In May 2001, Brown declared for the 2001 NBA draft as an early entrant, thus ending his collegiate career. He scored a total 1,274 points at George Washington, which ranked 19th in program's history at the time, and his 738 points established a single-season record for the Colonials. He also ranked second all-time for career scoring average with 20.9 behind Joe Holup's 21.4.

===College statistics===

| Year | Team | GP | GS | MPG | FG% | 3P% | FT% | RPG | APG | SPG | BPG | PPG |
|---|---|---|---|---|---|---|---|---|---|---|---|---|
| 1999–00 | George Washington | 30 | 28 | 36.8 | .332 | .264 | .810 | 3.3 | 2.1 | 1.5 | 0.1 | 24.6 |
| 2000–01 | George Washington | 31 | 26 | 31.2 | .369 | .294 | .719 | 2.7 | 1.8 | 1.5 | 0.2 | 17.3 |
| Career |  | 61 | 54 | 34.0 | .348 | .275 | .772 | 3.0 | 2.0 | 1.5 | 0.2 | 20.9 |

== Professional career ==
Brown decided to forgo his final two years of college eligibility, and declared himself eligible for the 2001 NBA draft. At the 2001 NBA Draft Combine, Brown was measured at without shoes, weighing 176 lbs, with a wingspan. During the Chicago pre-draft camp, Brown moved to the point guard position, after playing at shooting guard in college. During the draft, Brown was not selected by any of the NBA franchises. He then joined the Philadelphia 76ers for the 2001 Shaw's Pro Summer League in July. 76ers' coach Larry Brown did not give him much playing time, and decided not to play him for the final games of the tournament. After the summer league, Brown was not signed by the 76ers, and he joined the One World All-Stars, an exhibition team that toured the United States playing college teams.

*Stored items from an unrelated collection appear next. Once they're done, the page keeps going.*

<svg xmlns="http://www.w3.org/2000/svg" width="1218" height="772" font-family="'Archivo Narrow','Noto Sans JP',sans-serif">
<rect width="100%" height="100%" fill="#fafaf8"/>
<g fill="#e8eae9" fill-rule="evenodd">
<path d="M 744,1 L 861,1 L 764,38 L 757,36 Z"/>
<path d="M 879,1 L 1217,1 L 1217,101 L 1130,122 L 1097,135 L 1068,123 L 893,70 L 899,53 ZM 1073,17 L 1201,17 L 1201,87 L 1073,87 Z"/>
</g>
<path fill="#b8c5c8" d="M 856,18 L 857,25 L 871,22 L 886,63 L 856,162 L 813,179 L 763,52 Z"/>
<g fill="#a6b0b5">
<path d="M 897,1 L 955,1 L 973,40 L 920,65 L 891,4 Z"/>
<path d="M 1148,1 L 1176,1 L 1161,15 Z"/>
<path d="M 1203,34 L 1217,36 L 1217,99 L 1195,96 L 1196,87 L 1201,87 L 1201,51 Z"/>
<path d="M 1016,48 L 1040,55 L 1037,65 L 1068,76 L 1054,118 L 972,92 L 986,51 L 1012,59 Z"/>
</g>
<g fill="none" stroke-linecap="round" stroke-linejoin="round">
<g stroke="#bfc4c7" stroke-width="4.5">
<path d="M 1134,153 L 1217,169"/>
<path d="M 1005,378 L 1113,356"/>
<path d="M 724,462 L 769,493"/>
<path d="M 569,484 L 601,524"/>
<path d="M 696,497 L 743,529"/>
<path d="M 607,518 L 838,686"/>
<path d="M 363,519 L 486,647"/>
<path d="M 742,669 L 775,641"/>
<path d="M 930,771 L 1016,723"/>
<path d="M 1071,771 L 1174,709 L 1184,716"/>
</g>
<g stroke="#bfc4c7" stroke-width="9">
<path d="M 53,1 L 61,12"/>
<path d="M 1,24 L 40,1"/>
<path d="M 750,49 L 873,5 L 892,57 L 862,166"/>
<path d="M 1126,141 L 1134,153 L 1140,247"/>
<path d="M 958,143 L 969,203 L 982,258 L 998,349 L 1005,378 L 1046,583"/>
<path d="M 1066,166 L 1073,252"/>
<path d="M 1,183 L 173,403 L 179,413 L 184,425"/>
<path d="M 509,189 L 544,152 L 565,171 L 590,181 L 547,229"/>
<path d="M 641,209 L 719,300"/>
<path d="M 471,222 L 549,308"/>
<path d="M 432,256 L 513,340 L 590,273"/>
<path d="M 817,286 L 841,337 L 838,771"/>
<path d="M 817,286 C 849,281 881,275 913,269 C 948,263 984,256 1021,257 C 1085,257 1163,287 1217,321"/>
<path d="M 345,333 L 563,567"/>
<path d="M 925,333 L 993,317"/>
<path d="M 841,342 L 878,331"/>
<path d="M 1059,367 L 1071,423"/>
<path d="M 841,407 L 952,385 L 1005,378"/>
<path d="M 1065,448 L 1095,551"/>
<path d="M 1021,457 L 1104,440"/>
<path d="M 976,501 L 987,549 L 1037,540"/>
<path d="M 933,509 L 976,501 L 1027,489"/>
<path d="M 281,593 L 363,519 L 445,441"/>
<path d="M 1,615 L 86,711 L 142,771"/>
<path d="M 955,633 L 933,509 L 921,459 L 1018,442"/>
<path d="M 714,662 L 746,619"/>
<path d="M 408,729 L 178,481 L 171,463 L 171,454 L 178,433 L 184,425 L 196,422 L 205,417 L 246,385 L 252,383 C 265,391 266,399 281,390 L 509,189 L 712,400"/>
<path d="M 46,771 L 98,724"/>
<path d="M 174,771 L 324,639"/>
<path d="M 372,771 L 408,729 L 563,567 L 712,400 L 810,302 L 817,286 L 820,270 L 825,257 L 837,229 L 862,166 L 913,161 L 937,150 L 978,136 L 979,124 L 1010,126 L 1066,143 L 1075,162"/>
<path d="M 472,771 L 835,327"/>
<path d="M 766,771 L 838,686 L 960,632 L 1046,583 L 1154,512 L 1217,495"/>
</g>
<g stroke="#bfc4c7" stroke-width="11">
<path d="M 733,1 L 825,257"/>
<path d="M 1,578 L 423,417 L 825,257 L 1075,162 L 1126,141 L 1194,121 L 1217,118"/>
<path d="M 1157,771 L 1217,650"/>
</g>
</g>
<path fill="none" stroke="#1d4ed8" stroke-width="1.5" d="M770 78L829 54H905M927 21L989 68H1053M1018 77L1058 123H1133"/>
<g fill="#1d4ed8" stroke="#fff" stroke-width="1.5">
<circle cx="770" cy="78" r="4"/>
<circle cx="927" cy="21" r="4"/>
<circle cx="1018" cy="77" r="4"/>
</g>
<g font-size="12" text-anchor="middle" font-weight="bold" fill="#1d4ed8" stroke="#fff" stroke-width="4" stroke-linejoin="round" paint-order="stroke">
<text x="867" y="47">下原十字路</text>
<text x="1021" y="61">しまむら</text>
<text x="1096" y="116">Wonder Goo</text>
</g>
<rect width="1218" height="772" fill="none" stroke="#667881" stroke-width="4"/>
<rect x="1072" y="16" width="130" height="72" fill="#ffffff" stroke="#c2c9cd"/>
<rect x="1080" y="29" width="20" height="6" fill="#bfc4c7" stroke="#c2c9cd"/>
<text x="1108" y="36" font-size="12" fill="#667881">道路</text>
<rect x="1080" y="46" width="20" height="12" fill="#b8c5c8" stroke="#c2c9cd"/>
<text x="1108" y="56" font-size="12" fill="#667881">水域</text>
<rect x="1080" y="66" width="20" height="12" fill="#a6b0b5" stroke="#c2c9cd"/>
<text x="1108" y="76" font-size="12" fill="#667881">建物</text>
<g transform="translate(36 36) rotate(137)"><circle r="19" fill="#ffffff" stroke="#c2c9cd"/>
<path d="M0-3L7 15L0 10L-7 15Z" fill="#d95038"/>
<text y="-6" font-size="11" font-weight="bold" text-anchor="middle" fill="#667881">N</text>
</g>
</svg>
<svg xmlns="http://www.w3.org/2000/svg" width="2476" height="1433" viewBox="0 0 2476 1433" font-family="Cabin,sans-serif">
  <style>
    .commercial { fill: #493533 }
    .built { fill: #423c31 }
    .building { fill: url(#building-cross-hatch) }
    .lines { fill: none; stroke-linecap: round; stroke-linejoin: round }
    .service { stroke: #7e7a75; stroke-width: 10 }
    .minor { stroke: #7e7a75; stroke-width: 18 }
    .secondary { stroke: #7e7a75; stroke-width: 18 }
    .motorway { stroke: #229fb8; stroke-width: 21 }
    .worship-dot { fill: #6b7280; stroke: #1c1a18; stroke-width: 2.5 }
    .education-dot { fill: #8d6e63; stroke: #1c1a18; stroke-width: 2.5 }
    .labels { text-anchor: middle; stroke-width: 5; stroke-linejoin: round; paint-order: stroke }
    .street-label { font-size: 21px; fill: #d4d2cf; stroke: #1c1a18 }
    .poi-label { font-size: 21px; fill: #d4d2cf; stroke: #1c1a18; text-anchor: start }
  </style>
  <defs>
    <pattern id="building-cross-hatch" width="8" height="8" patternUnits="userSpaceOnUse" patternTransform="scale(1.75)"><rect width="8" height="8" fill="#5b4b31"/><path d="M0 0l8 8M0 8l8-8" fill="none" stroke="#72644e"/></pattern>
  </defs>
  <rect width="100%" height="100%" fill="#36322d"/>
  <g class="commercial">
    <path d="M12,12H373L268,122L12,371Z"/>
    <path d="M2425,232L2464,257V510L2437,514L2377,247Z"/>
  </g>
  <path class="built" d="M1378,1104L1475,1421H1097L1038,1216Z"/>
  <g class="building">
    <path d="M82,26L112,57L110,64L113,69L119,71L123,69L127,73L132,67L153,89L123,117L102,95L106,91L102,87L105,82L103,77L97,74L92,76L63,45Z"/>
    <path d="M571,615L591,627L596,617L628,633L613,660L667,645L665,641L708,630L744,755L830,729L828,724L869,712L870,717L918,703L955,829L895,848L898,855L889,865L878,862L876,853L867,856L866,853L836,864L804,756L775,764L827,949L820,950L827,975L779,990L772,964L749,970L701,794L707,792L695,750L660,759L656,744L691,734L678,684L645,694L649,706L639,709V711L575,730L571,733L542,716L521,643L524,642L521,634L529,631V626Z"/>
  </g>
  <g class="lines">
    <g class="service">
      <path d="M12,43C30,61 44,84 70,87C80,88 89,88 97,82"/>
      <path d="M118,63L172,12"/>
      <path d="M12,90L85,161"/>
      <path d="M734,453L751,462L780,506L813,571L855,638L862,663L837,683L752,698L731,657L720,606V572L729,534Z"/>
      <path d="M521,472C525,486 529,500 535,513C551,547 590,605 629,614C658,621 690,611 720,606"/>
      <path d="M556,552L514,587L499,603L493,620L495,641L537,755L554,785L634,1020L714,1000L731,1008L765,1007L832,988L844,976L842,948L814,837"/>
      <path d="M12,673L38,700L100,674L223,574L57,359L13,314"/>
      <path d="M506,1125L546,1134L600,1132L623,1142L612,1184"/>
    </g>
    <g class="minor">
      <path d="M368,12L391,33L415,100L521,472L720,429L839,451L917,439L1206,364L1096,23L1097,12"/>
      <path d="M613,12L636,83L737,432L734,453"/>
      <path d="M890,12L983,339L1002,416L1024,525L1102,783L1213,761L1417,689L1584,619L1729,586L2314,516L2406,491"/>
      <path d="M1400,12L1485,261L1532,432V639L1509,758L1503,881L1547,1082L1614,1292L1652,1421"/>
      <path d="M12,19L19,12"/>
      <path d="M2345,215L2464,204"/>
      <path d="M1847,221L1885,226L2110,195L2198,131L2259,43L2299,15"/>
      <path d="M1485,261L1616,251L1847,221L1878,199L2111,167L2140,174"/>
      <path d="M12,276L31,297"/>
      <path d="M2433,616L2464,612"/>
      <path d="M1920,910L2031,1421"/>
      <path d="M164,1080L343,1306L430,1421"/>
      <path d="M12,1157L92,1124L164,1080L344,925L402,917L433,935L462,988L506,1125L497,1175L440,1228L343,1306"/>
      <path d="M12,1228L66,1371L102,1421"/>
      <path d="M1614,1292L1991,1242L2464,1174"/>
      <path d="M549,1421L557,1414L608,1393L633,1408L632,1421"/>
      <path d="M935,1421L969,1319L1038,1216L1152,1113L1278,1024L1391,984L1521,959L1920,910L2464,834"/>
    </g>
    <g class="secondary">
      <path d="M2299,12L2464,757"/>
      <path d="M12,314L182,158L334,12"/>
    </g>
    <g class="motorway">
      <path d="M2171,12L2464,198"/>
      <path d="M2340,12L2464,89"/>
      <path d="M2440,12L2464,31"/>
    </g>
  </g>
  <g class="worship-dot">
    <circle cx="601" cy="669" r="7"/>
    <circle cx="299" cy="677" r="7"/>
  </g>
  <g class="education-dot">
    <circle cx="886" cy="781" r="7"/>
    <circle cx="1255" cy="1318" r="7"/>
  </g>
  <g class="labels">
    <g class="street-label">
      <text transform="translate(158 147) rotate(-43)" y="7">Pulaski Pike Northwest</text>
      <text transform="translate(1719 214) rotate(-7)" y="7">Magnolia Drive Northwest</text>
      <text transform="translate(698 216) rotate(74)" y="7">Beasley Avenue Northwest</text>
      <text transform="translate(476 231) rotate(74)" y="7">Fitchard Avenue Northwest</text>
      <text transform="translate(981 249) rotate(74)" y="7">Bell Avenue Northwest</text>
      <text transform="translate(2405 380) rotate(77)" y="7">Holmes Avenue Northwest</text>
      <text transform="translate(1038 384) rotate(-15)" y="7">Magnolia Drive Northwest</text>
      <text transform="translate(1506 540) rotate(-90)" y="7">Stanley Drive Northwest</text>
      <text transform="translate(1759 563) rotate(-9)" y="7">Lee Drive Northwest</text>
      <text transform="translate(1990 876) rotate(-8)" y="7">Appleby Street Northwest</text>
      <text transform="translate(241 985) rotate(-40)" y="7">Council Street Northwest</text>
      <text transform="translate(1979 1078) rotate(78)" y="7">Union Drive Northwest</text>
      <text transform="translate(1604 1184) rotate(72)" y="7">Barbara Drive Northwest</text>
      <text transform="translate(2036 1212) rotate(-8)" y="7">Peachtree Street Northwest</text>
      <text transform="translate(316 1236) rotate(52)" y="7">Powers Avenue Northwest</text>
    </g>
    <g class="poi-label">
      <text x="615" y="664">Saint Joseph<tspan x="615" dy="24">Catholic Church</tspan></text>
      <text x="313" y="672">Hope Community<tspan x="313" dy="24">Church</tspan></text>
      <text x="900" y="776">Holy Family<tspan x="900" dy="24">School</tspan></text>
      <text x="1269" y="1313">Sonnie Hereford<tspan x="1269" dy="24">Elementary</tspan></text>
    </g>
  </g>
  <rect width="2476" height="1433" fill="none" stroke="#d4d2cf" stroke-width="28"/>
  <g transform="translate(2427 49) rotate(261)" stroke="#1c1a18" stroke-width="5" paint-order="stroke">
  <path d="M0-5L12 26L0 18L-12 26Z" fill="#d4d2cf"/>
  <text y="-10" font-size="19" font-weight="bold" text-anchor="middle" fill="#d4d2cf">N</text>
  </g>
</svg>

In September 2002 Brown was allocated to the Roanoke Dazzle of the NBA Development League. He played 8 games during the 2002–03 National Basketball Development League season, averaging 3.5 points and 1.1 rebounds in 8.1 minutes of playing time; he shot 28.1% from the field (14.3% from three) and 66.7% from the free throw line. In September 2003, Brown signed with Trouville, a club of Montevideo in Uruguay which played in the Liga Uruguaya de Basketball. He stayed with the club until the early months of 2004. In November 2006, Brown was signed by the Quad City Riverhawks of the American Basketball Association. After playing for Gigantes de Carolina in Puerto Rico's Baloncesto Superior Nacional, Brown spent the 2007–08 season in the Continental Basketball Association, playing for the Butte Daredevils. In 12 games with the Daredevils, Brown averaged 4.8 points, 1.7 rebounds and 0.8 assists shooting 44.9% from the field (40% on three-pointers).

In November 2008 Brown joined Canadian team Halifax Rainmen of the Premier Basketball League; he was released in late January 2009 after averaging 7.1 points in 23 minutes per game over 7 league appearances. He then went back to Puerto Rico and played for Leones de Ponce, appearing in 2 games and averaging 1.5 points per game. He spent the 2010–11 season playing for MTV Wolfenbüttel in Germany.